While Haley didn't come with any new-found proof to back her claims, Washington's own interference in other countries’ affairs is “well-documented,” and has long become a “playbook for the US,” Becker argued.
“The United States wins the Oscar every year for meddling in other peoples’ elections, no other government has a track record like this,” he said.
Becker went on to that the US casually “overthrows the governments when people elect people that the United States doesn’t like,” referring to the coup orchestrated by CIA in Iran in 1953 and in Guatemala in 1954 as some of the examples.
Haley is “one of the strongest voices within this administration against what Donald Trump said he wanted to do: to improve relations with Moscow to push for very militant, war-like policy on North Korea and Iran,” former US diplomat Jim Jatras told RT.
He added that Haley is providing “the kind of advice that, if Mr. Trump follows it, would lead his administration to be as much of a failure as George W. Bush's one.“
The strong language used by Haley might be an attempt by her to save face with the US political establishment, but it also reveals her lack of belief in the administration of which she is part, said Jennifer Breedon, an anti-terrorist expert and legal analyst.

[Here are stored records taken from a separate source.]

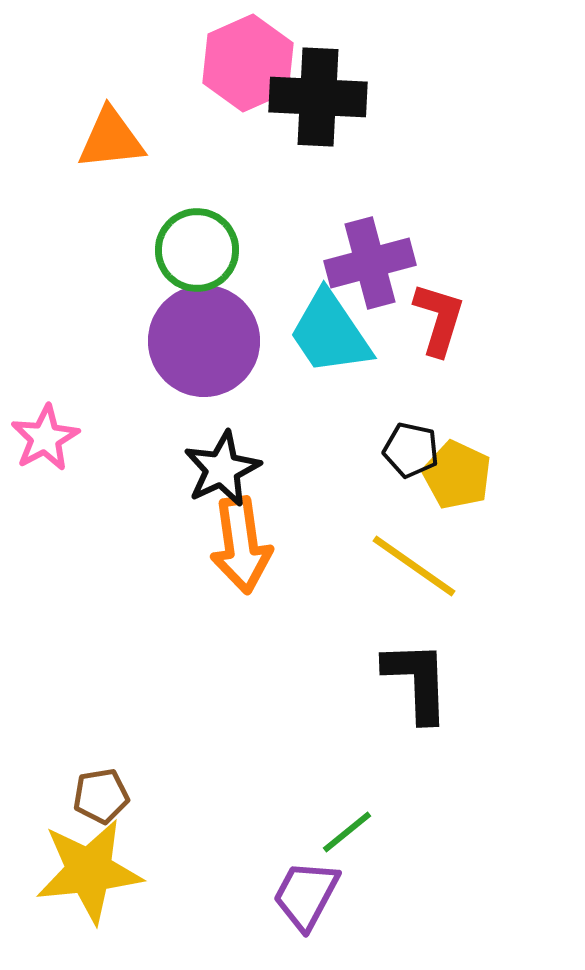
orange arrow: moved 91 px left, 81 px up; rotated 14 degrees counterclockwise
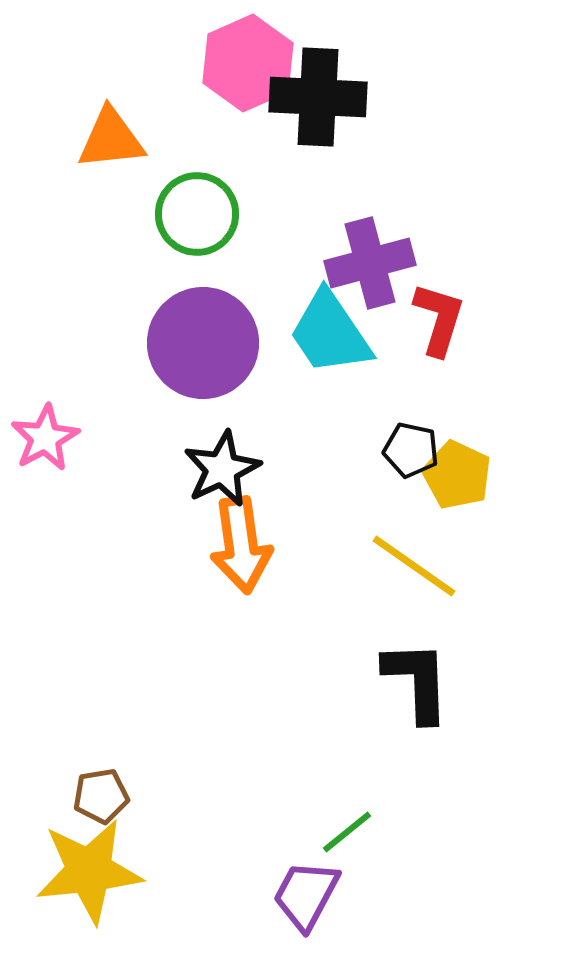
green circle: moved 36 px up
purple circle: moved 1 px left, 2 px down
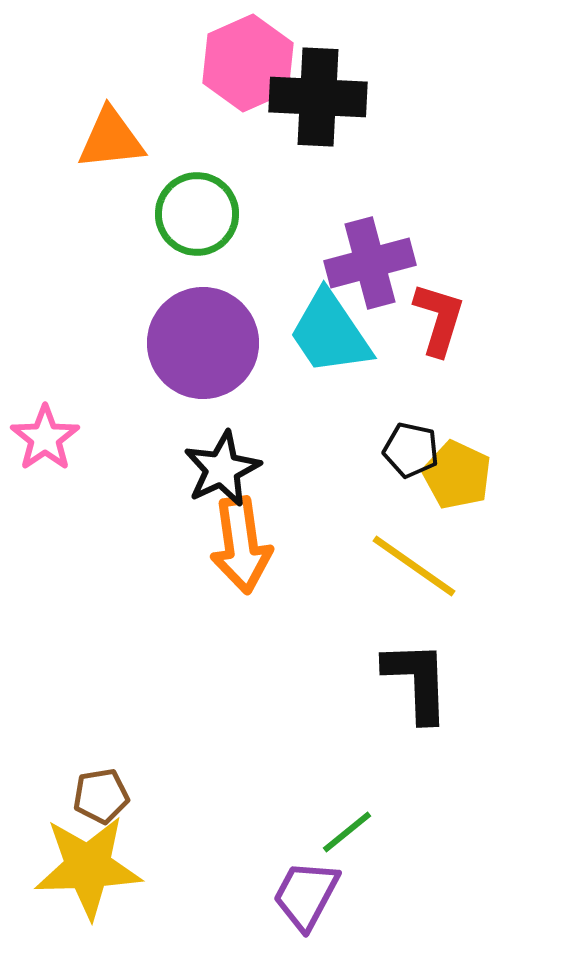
pink star: rotated 6 degrees counterclockwise
yellow star: moved 1 px left, 4 px up; rotated 4 degrees clockwise
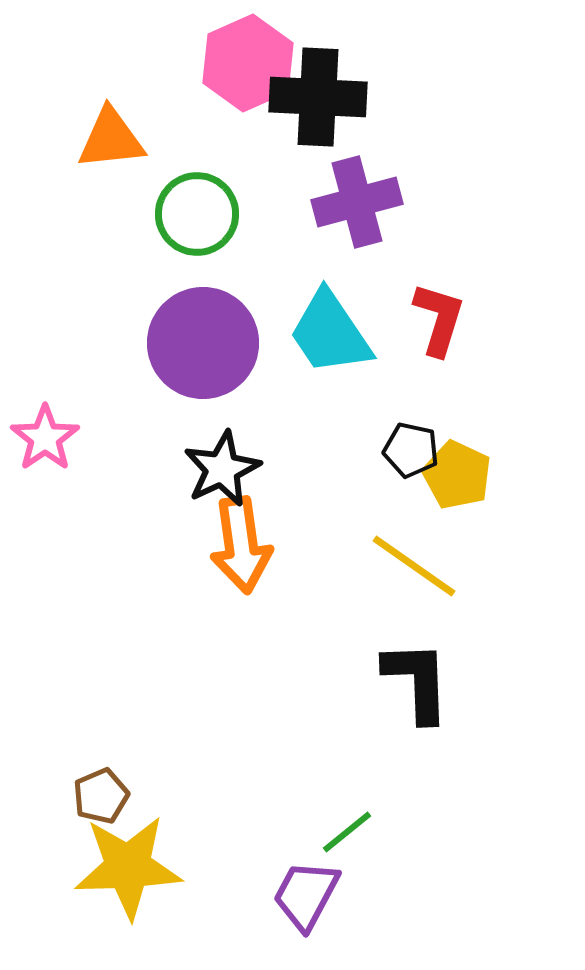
purple cross: moved 13 px left, 61 px up
brown pentagon: rotated 14 degrees counterclockwise
yellow star: moved 40 px right
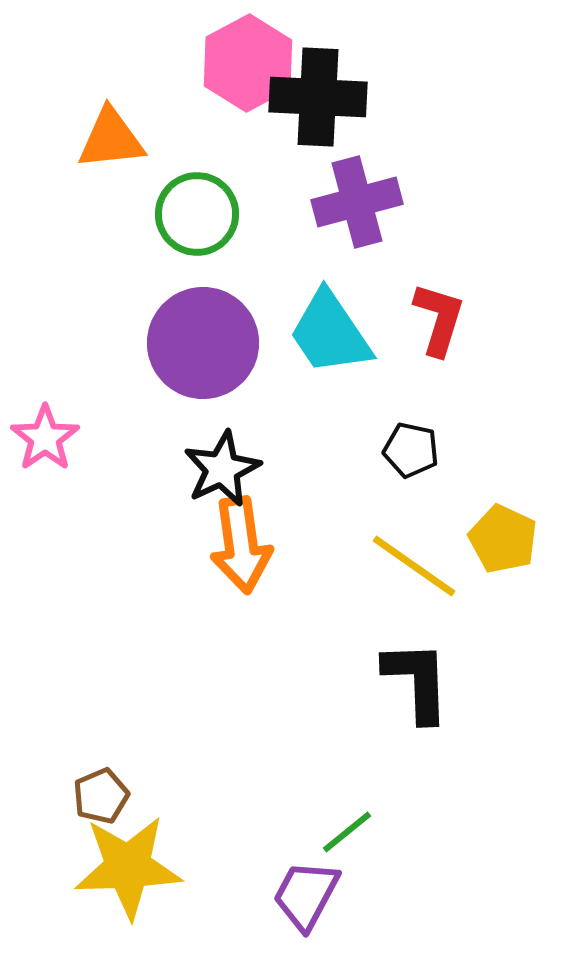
pink hexagon: rotated 4 degrees counterclockwise
yellow pentagon: moved 46 px right, 64 px down
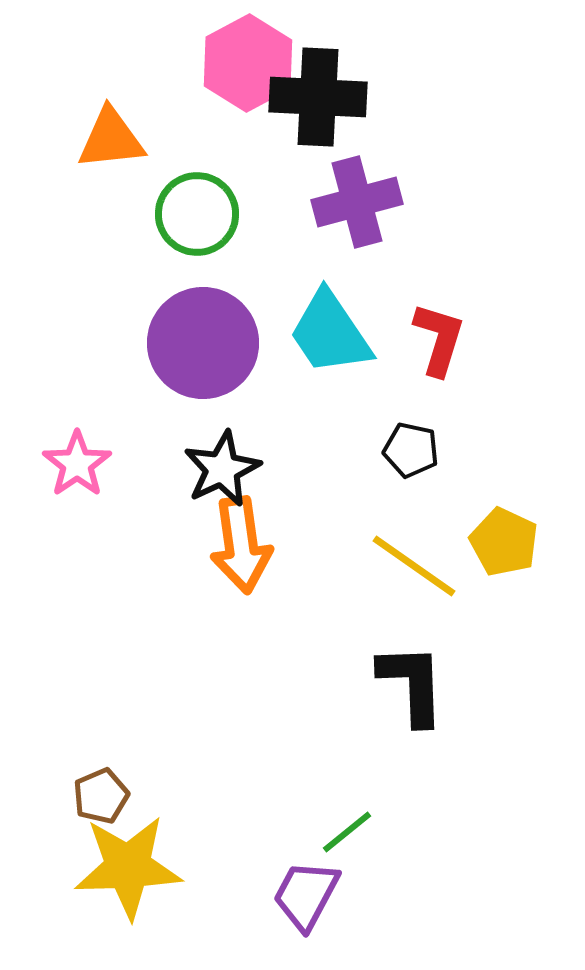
red L-shape: moved 20 px down
pink star: moved 32 px right, 26 px down
yellow pentagon: moved 1 px right, 3 px down
black L-shape: moved 5 px left, 3 px down
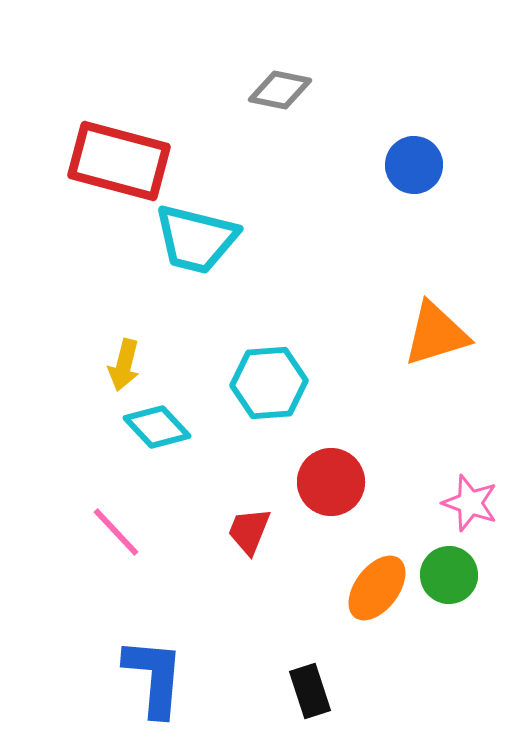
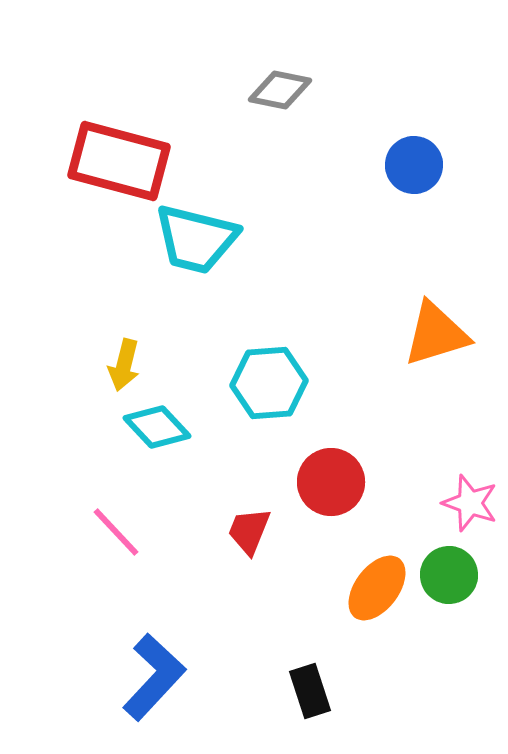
blue L-shape: rotated 38 degrees clockwise
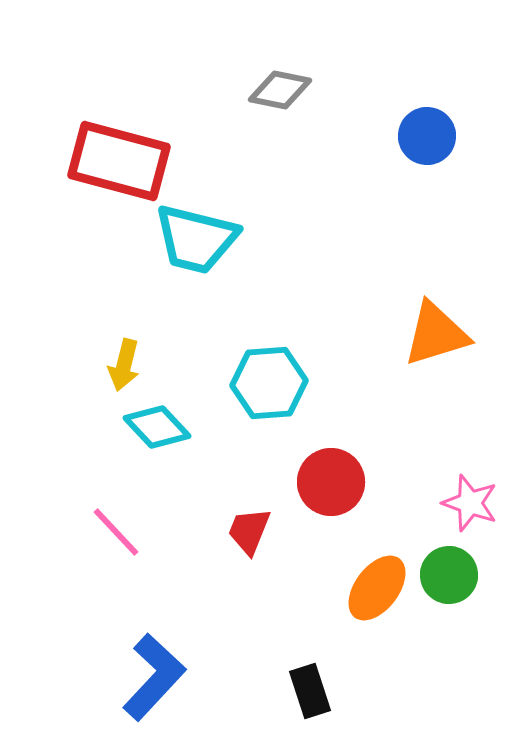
blue circle: moved 13 px right, 29 px up
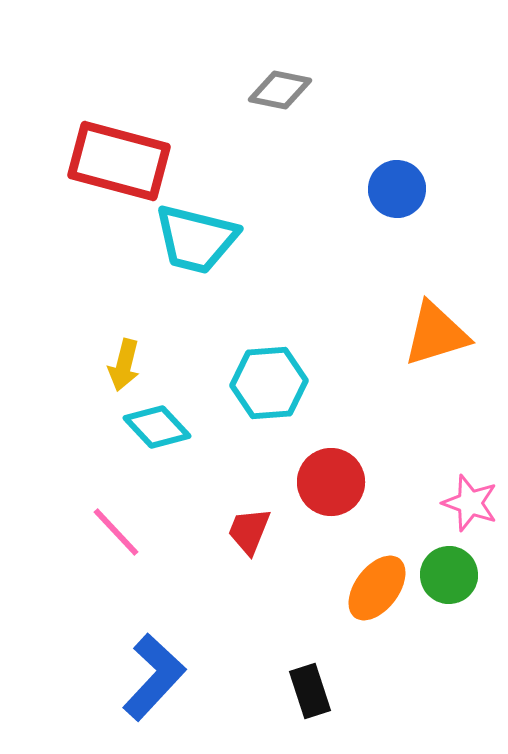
blue circle: moved 30 px left, 53 px down
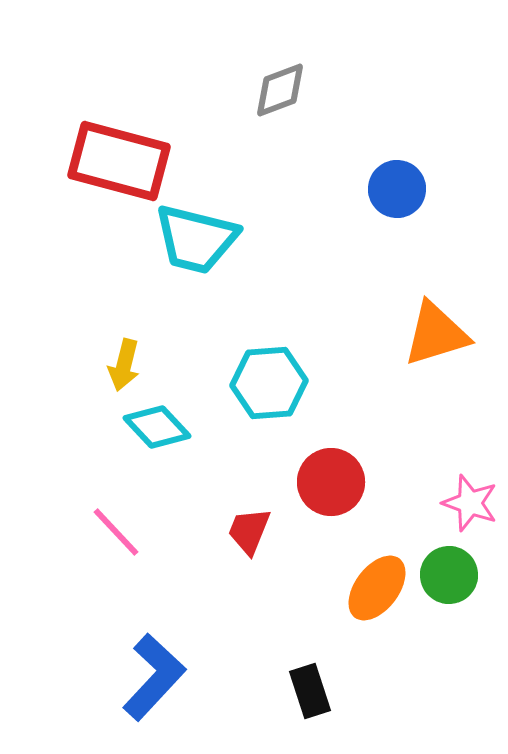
gray diamond: rotated 32 degrees counterclockwise
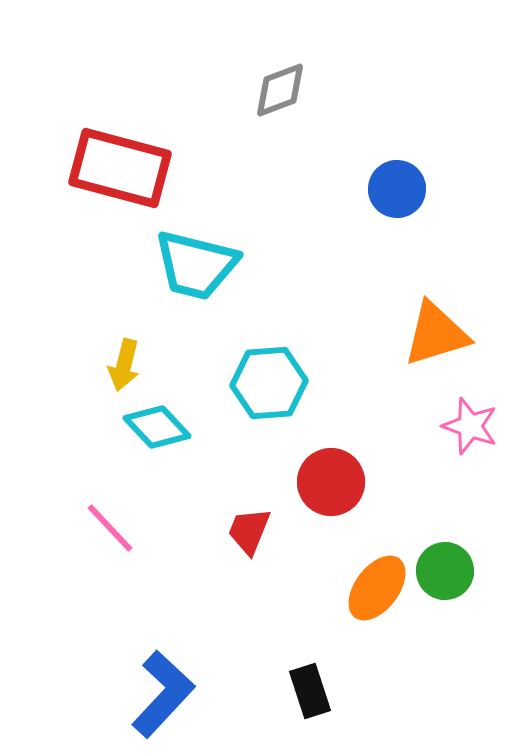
red rectangle: moved 1 px right, 7 px down
cyan trapezoid: moved 26 px down
pink star: moved 77 px up
pink line: moved 6 px left, 4 px up
green circle: moved 4 px left, 4 px up
blue L-shape: moved 9 px right, 17 px down
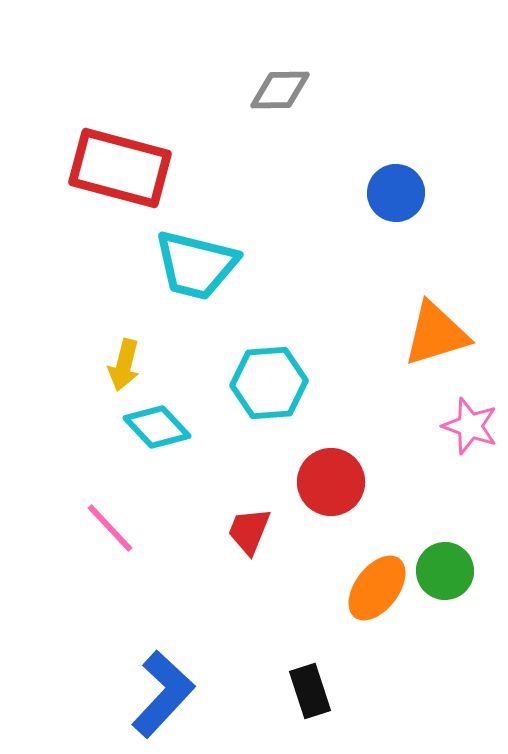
gray diamond: rotated 20 degrees clockwise
blue circle: moved 1 px left, 4 px down
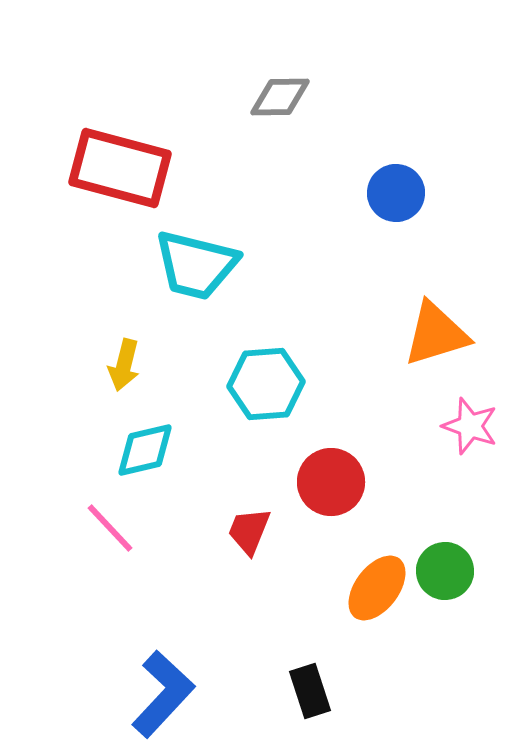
gray diamond: moved 7 px down
cyan hexagon: moved 3 px left, 1 px down
cyan diamond: moved 12 px left, 23 px down; rotated 60 degrees counterclockwise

Haley’s comment is “very problematic” since it sharply contradicts the US president’s stance on the alleged Russian interference, a topic typically not on the agenda of a UN ambassador.
“She is a part of his administration as the UN ambassador, and what she really did what just sidestep and try to go into these talking points, casting blame and casting doubt on our electoral process unlike her boss, President Trump has been trying to do,” Breedon said, adding that this sows discord in the Trump administration.
In any case, Haley can be certain the US media will have her back, Breedon said.
“The US media is generally always going to be behind that, they have been obsessed with it, namely CNN and MSNBC, so they are not going to hold her accountable, they are going to agree with her.”